▶ [Exercise directions]: Retype the text in each of the rows below line for line without changing anything, and leave the pictures out of your answer.

▶ [Task input]:
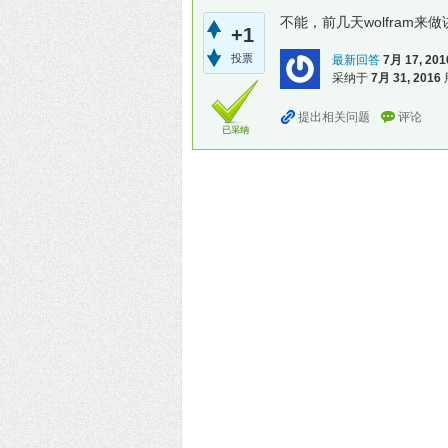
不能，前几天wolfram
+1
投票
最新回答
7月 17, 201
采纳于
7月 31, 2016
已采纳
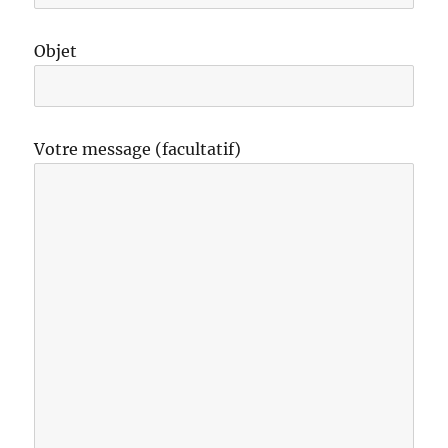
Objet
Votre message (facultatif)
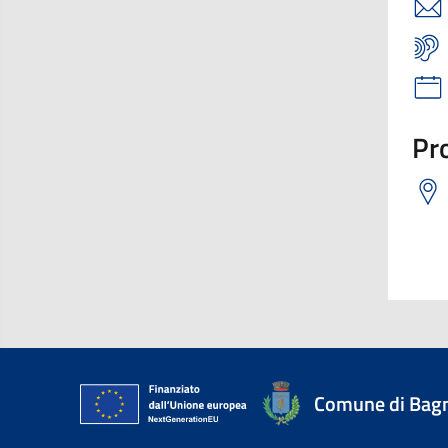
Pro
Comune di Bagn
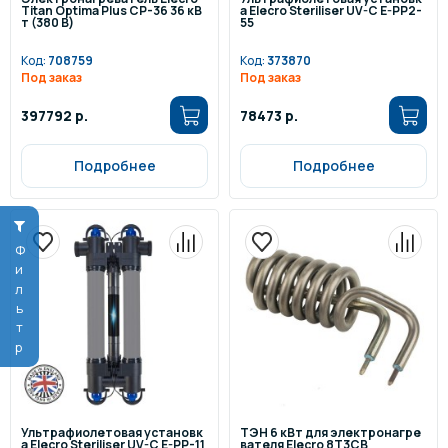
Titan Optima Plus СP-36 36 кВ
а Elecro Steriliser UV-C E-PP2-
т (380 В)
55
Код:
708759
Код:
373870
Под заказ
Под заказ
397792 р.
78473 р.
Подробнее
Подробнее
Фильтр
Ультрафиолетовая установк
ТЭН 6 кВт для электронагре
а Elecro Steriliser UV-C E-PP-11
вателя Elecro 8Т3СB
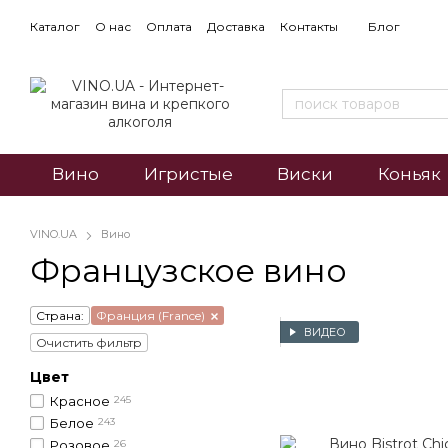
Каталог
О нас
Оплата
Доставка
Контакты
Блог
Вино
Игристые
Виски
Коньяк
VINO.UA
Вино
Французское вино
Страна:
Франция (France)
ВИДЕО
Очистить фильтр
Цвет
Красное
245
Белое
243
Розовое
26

▶ [Exercise response]:
不能，前几天wolfram
+1
投票
最新回答
7月 17, 201
采纳于
7月 31, 2016
已采纳
Objet
Votre message (facultatif)
Pro
Comune di Bagn
Titan Optima Plus СP-36 36 кВ
а Elecro Steriliser UV-C E-PP2-
т (380 В)
55
Код:
708759
Код:
373870
Под заказ
Под заказ
397792 р.
78473 р.
Подробнее
Подробнее
Фильтр
Ультрафиолетовая установк
ТЭН 6 кВт для электронагре
а Elecro Steriliser UV-C E-PP-11
вателя Elecro 8Т3СB
Каталог
О нас
Оплата
Доставка
Контакты
Блог
Вино
Игристые
Виски
Коньяк
VINO.UA
Вино
Французское вино
Страна:
Франция (France)
ВИДЕО
Очистить фильтр
Цвет
Красное
245
Белое
243
Розовое
26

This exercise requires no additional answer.